‘Nuff said?
Maybe we could blame Microsoft to name the new VM role feature (Windows Server 2008 R2 is supported as guest OS, 2011 should show broader OS support) introduced at PDC10 in a confusing way – but the fact remains:
it is based on the Azure service model & the Windows Azure Fabric Controller (FC) is still in charge of everything. Although you uploaded your own prepared VM the FC may and will decide to take your VM instances offline, start new instances, reprogram the load balancers etc.
Yes, Windows Azure Compute is about PaaS (Platform-as-a-Service), also with the VM role now in place. Don’t get confused by the new role feature name. Your applications (and thus roles!) need to be state-agnostic.
BTW: What is not possible with the VM role today is automatic OS updates/patching.
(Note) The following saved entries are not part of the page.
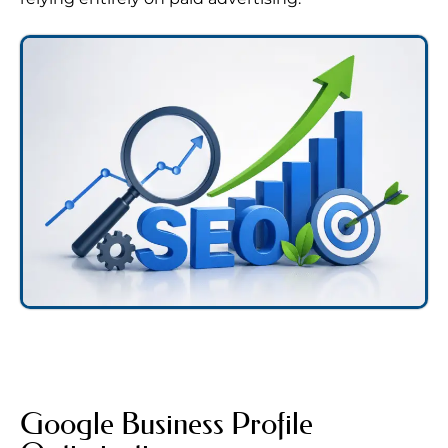
Google Business Profile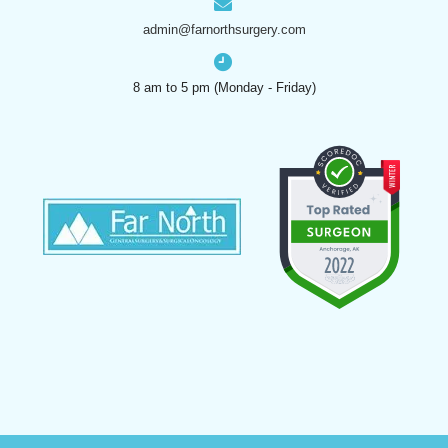
admin@farnorthsurgery.com
8 am to 5 pm (Monday - Friday)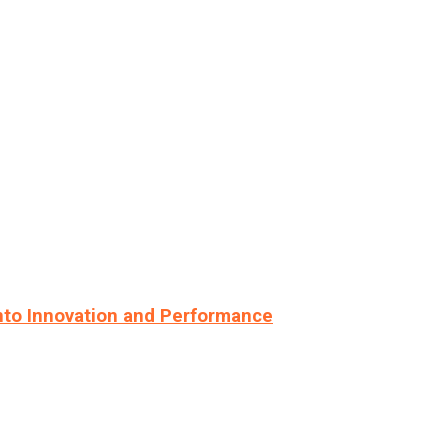
nto Innovation and Performance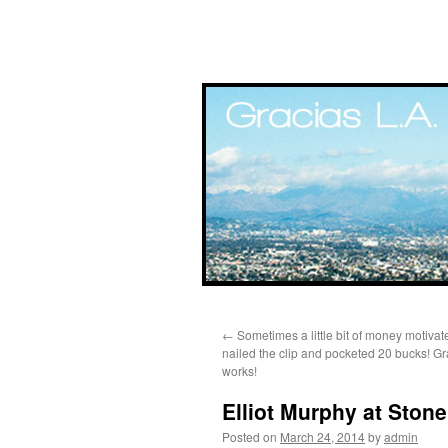
Skip
←
Sometimes a little bit of money motivat
to
nailed the clip and pocketed 20 bucks! Gr
works!
content
Elliot Murphy at Stone
Posted on
March 24, 2014
by
admin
This means that you have no feasible option to have an up-to-date OS. When you try to run Windows Update this might work (actually it should). But then two things can happen:
- your VM needs to reboot due to the Windows Update patches
- FC decides to reboot your VM, or take it offline and hook up an new instance
In either case you end up with your original VM – bingo (and in the first case you will feel like in Groundhog Day… “Hey babe –dududu – I got you babe…”). Therefore, the official hands-on lab illustrates to disable WU entirely.
Think about the Windows Azure VM role, twice.